代償分割とは、一部の相続人が他の相続人より多くの財産を相続する代わりに、その不公平分を金銭で補う方法です。
たとえば、「自宅不動産は長男が単独で相続するが、その代わりに長男が妹に500万円を支払う」という形になります。

メリット

  • 不動産など分けにくい財産を一人が引き継ぐことができる
  • 財産の利用価値を維持できる(家を残したいなどの希望に対応)
  • 相続人全員の公平感を保ちやすい

デメリット

  • 代償金を支払う相続人に資金力が必要
  • 代償金の金額を巡って意見が対立しやすい
  • 支払いが遅れるなどのトラブルも起こりうる

都市部の江東区では、不動産の評価額が高く、代償金も高額になりやすいため、実際に資金調達が難しいケースがあります。
一方、那覇市などでは、家族が県外に住んでいることも多く、現金での清算により公平さを保つ代償分割が選ばれることもあります。

(3) 換価分割(かんかぶんかつ)

換価分割とは、相続財産を一度売却して現金化し、その売却代金を相続人間で分配する方法です。
たとえば、不動産を売却して得た金額を法定相続分に応じて分け合う形です。

メリット

  • 財産を現金化することで、公平に分けやすい
  • 不動産を共有にせずに済むため、将来の管理トラブルを回避できる
  • 相続人が複数の地域に住んでいる場合でも、平等な分割が可能

デメリット

  • 不動産売却に時間がかかる場合がある
  • 売却益に譲渡所得税がかかる可能性がある
  • 思い出の詰まった財産を手放す心理的負担

特に那覇市では、古くからの家屋や土地を「残したい」という気持ちが強い方も多く、換価分割を選ぶ際には家族の理解が必要です。
一方、江東区では不動産価格が高いため、売却して現金で公平に分ける方法が合理的とされるケースも見られます。

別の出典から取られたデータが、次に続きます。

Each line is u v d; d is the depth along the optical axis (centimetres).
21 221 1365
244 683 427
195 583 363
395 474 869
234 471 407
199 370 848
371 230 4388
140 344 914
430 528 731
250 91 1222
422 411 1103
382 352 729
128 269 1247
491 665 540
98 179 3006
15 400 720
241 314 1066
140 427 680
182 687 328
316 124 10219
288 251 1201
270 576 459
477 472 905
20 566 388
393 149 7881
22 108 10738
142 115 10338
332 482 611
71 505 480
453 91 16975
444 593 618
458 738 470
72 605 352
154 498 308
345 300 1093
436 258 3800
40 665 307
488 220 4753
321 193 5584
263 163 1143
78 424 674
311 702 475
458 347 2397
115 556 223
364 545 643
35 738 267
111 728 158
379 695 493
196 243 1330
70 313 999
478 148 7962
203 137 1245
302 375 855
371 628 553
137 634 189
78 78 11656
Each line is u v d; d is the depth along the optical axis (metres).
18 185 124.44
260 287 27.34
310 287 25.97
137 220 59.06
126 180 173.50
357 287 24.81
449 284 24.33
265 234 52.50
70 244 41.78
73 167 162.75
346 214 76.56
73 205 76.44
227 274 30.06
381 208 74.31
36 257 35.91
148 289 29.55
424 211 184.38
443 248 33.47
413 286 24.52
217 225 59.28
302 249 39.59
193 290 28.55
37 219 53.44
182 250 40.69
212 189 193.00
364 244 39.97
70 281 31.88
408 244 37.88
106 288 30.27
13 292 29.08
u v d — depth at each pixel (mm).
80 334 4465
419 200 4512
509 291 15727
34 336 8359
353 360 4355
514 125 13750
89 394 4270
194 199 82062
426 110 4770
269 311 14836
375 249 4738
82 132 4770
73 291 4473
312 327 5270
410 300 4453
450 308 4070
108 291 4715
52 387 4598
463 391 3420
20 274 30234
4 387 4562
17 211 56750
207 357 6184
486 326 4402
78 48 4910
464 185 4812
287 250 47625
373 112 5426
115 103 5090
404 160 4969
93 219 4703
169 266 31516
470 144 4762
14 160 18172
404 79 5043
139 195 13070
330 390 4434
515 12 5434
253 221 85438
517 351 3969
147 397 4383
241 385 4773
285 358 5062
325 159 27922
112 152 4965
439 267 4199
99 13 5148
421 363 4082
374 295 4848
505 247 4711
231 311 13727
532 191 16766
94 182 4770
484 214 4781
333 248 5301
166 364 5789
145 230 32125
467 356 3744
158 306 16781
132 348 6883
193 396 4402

4. どの方法を選ぶべきか ― 実情に応じた判断が大切

どの分割方法を選ぶかは、相続財産の内容・相続人の人数・希望・経済状況などによって異なります。
たとえば次のような判断が考えられます。

  • 自宅を守りたい場合:代償分割または現物分割
  • 不動産しかなく、誰も住まない場合:換価分割
  • 預貯金など流動資産が多い場合:現物分割で公平に調整

また、税金や登記手続きの観点からも、専門家の助言を受けながら決めることが重要です。
相続税、譲渡所得税、不動産取得税など、選んだ分割方法によって課税関係が変わることもあります。

5. まとめ 公平で円満な遺産分割のために

相続は単に財産を分ける作業ではなく、家族の思い出や感情が交錯する繊細な過程です。
特に相続人が複数いる場合、
「公平さ」と「実現可能性」を両立させることが大切です。

  1. 相続財産の全体像を正確に把握する
  2. 相続人全員で冷静に話し合う
  3. 現物分割・代償分割・換価分割の特徴を理解して選ぶ
  4. 法律・税金・登記の観点から専門家に相談する

江東区のような都市部では、不動産の評価や税金の負担が大きくなる傾向があり、
那覇市では親族間の距離や土地利用の問題が生じやすいという地域特性もあります。
そのため、地域の事情に精通した専門家に相談し、家族全員が納得できる形で遺産分割協議を進めることが、最も安心で確実な方法です。